De fait, entre mars 2008 et octobre 2011, près de 260 décès susceptibles d'être imputables au Pradaxa ont été confirmés par le laboratoire Boerhinger lui-même. Fin 2011, l'Agence du médicament (EMA), explique cette recrudescence de décès par l'augmentation rapide de l'usage du Pradaxa, suite à sa nouvelle indication.

La pharmacovigilance en question

En France, un suivi national de pharmacovigilance a été mis en place depuis la mise sur le marché des nouveaux anticoagulants oraux en 2008. L'Afssaps (ex Ansm) a inscrit le Pradaxa sur une liste de médicaments nécessitant "une surveillance renforcée" dès le mois de juillet 2011. Depuis, l'Ansm a communiqué régulièrement sur les risques d'utilisation de ces médicaments, indiquant notamment qu'ils ne présentent pas de risque hémorragique supérieur à celui des anticoagulants de la génération précédente.
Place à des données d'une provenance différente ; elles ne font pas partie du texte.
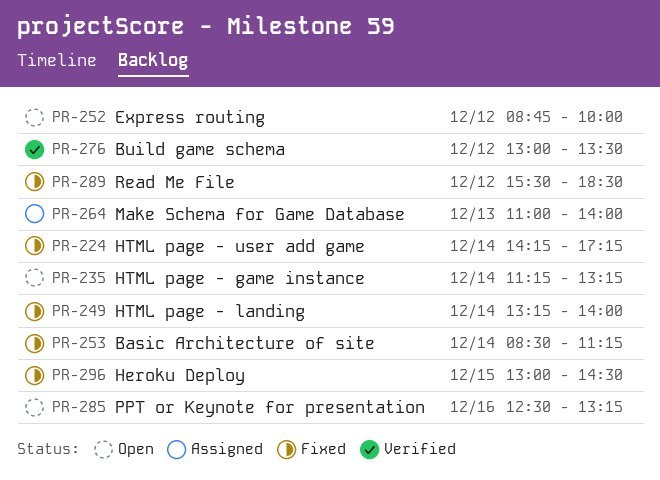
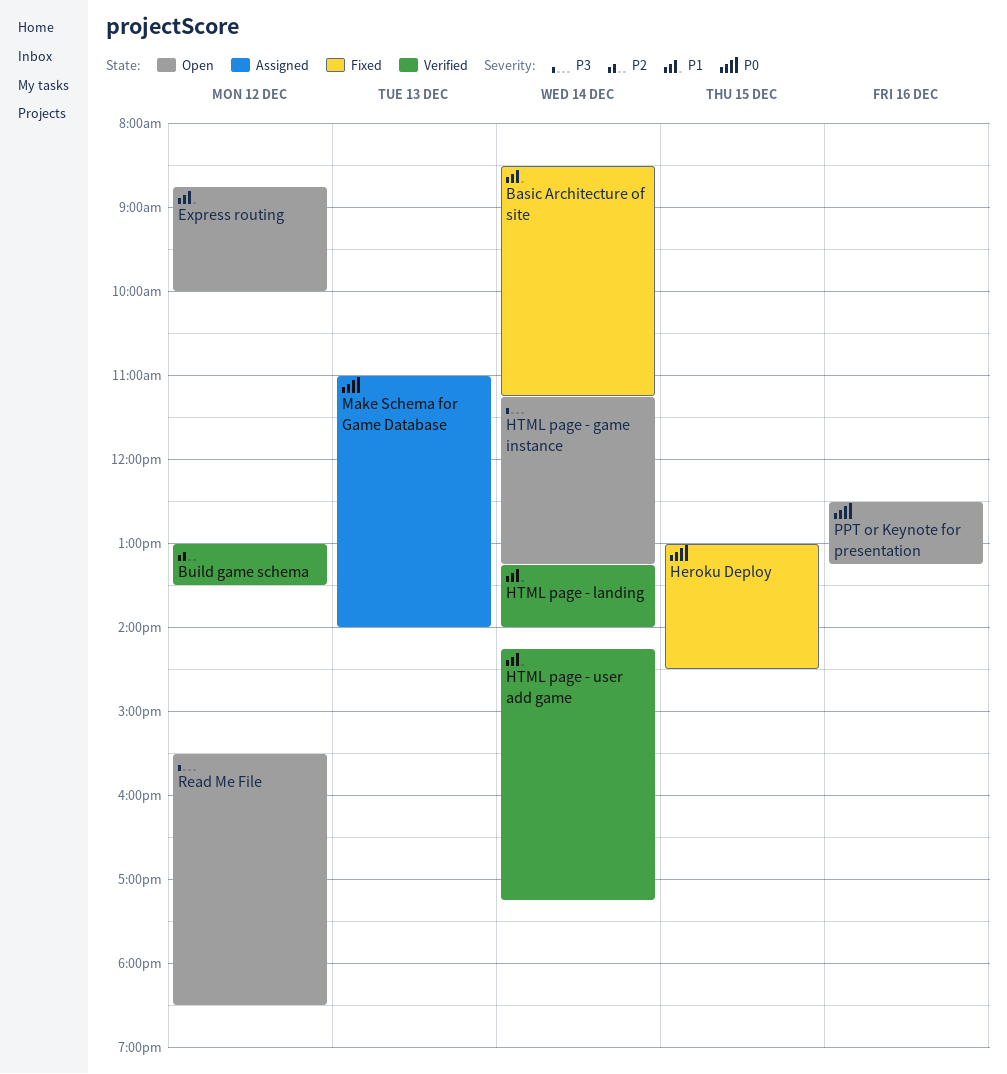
HTML page - landing, status: Fixed -> Verified
HTML page - user add game, status: Fixed -> Verified
Read Me File, status: Fixed -> Open

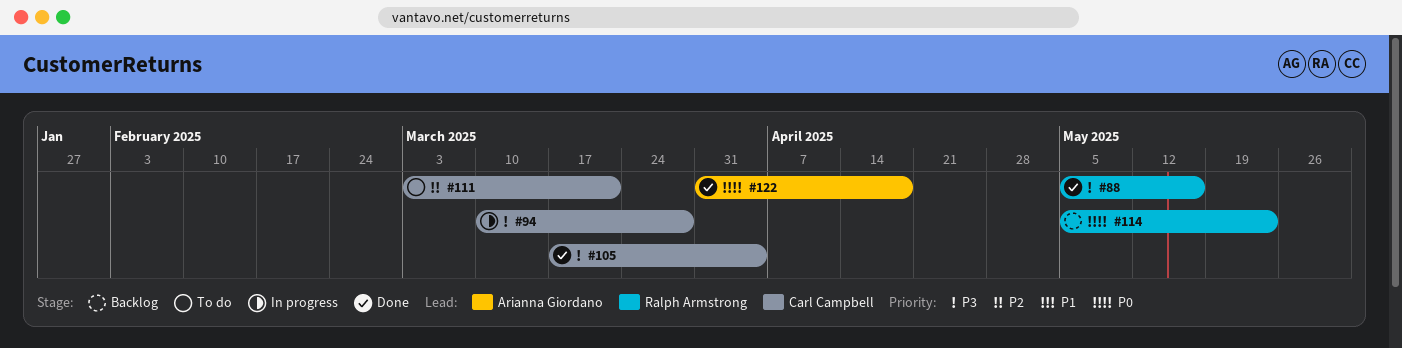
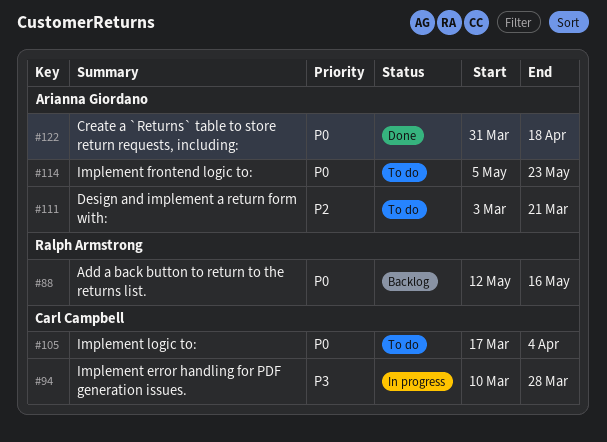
#88, status: Done -> Backlog
#88, priority: P3 -> P0
#88, start: May 5 -> May 12
#105, status: Done -> To do
#105, priority: P3 -> P0
#111, owner: Carl Campbell -> Arianna Giordano
#114, status: Backlog -> To do
#114, owner: Ralph Armstrong -> Arianna Giordano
Un dispositif qui n'a pas empêché le syndicat des jeunes biologistes d'alerter sur les risques de ces médicaments en septembre dernier. En plus de pointer le risque hémorragique pour lequel aucun antidote n'est encore connu, les biologistes s'inquiètent du grand nombre de prescriptionsen première intention du Pradaxa.

Une situation également mise en cause par Me Jean-Christophe Courbis, l'avocat des familles qui ont déposé plainte contre le laboratoire Boehringer et l'Ansm. Pour l'avocat, il ne faut pas donner de Pradaxa aux seniors, "très peu représentés dans les études, alors que c'est à eux qu'on prescrit le plus de cet anticoagulant", expliquait-il au Nouvel Obs. Originaires des régions de Lille, Strasbourg, Paris et Grenoble, les quatre patients décédés au premier trimestre 2013 étaient âgés de 78 à 84 ans.